Jan 28, 2020 12:38:56 PM

Qnect's Analytics webinar, that took place live on January 22, recieved strong engagment from the audience and generated some insightful questions that we include in the video as well as at the end of the transcript.

From the email that went to our customers:

View this special "How-To Webinar" and learn how to gather early data for smart decision making for great job performance. We know that early data matters. You know that early data matters.

In this special webinar, you will learn how to:

    • Examine multiple joint configurations for the smartest choice
    • Review all of the fitting material output to understand what the shop will be working with and what, if any, to enhance
    • Color code beams throughout the building to identify all multiple station fabrication members for upgrade to one station
    • Maximize beams with no fittings

Join Qnect’s Co-Founder Henry Lederman, a 47 year veteran of the industry, and Qnect’s Account Manager, David Kowalski, to start using analytics on all of your projects in 2020.

The webinar transcript follows the video and starts at the 1:12 mark, after the introduction. Please enjoy and contact us with additional questions.

Transcript starting at 1:12

Welcome everyone. I'm very happy to be here with you today. Today, we're going to discuss analytics. Qnect is proud to offer important and significant early data and computational analysis support resulting in better decision making for your job and company success. What makes this possible is the fact that Qnect is extraordinarily fast and gives you a ton of data but with the time to think about it and to make good decisions. 

Let's just go over some of the ways we do this and what we provide. First, we'll actually run the building nine different times trying different joint configurations - single angle, double angle, share plates, three quarter bolts up to inch and eight. 

We will analyze the data for the lowest cost joint configuration within the resources that you say are available and within the requirements that you have. 

You'll see the data. We will offer our thoughts in analysis. We will review the members that our cope that need to be reinforced by providing you a report that shows you the capacity of the beam. Prior to reinforcing allows you to talk to the engineer to either reduce the loads up size to beam. 

You'll have the ability to review a specific output data for every joint and for the joints globally - plane thicknesses, both sides, single pass, weld etc. We will define any conditions for elimination of copes. For example, if your shop are coping manually this is very expensive and we could look at ways to eliminate copes and certainly from an analytic standpoint to identify the number of cases that are possible for conversion.  

We can identify beams for two station fabrication and maximize the conversion to one station fabrication. 

So there's a lot here and again it can happen in the estimating stage or production. 

Let me sort of start at the end. Just to bring you visually right into what analytics could entail and it's more than what you're about to see. So this is a - one specific joint - that we're looking at on a job that is still in the estimating bidding stage.
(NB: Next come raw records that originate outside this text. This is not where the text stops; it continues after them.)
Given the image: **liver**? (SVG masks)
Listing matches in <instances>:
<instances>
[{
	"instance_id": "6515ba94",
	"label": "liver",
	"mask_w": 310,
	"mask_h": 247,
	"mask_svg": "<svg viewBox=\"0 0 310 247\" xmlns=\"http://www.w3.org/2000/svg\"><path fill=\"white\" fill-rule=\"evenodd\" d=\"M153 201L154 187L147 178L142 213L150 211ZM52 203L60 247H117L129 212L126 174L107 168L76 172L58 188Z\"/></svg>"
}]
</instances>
This first picture here represents the design requirements. The beam is filled up three quarter inch bolts and the connection requirement is 66 KIPS but as you can see here the capacity is 159. It's extraordinarily high in terms of what is needed. Sometimes you can bring this kind of reduction as a VE credit to the bidding process. 

We can see we need 18 bolts and the engineer wants to angle conditions. Once we remove this “fill a beam up” criteria we now see that we can reduce to bolts 50%. We still have extraordinary amount of capacity of 90 KIPS to build three quarter bolts and two angles. So a huge huge improvement. But then we can look and say, “alright, well can we use a single angle?” This would be a case where your shop would like to see bolting more than welding. Sure enough our capacity is a little bit more than the reaction, just almost the same. We do have one more bolt in this condition eight bolts less than the first condition but now we have one angle instead of two. And easier to erect. Then we can go one step further during the analytic process and say, “alright, what happens when we use one inch bolts?” As you can see, a dramatic drop in bolts from the original 18 - only a third. So we've dropped about two-thirds we do need a half-inch angle and the capacity is certainly well within what we need.

Now we have data - interesting data - that allows us to say, “okay what what can we do here what is the best for us?” for you the fabricator. So I want to kind of paint this picture on a joint but really what we're doing in this analytic stage is running the whole building with these multiple, in fact, nine different options. 

So let me now continue and go to the beginning and show you how this all works.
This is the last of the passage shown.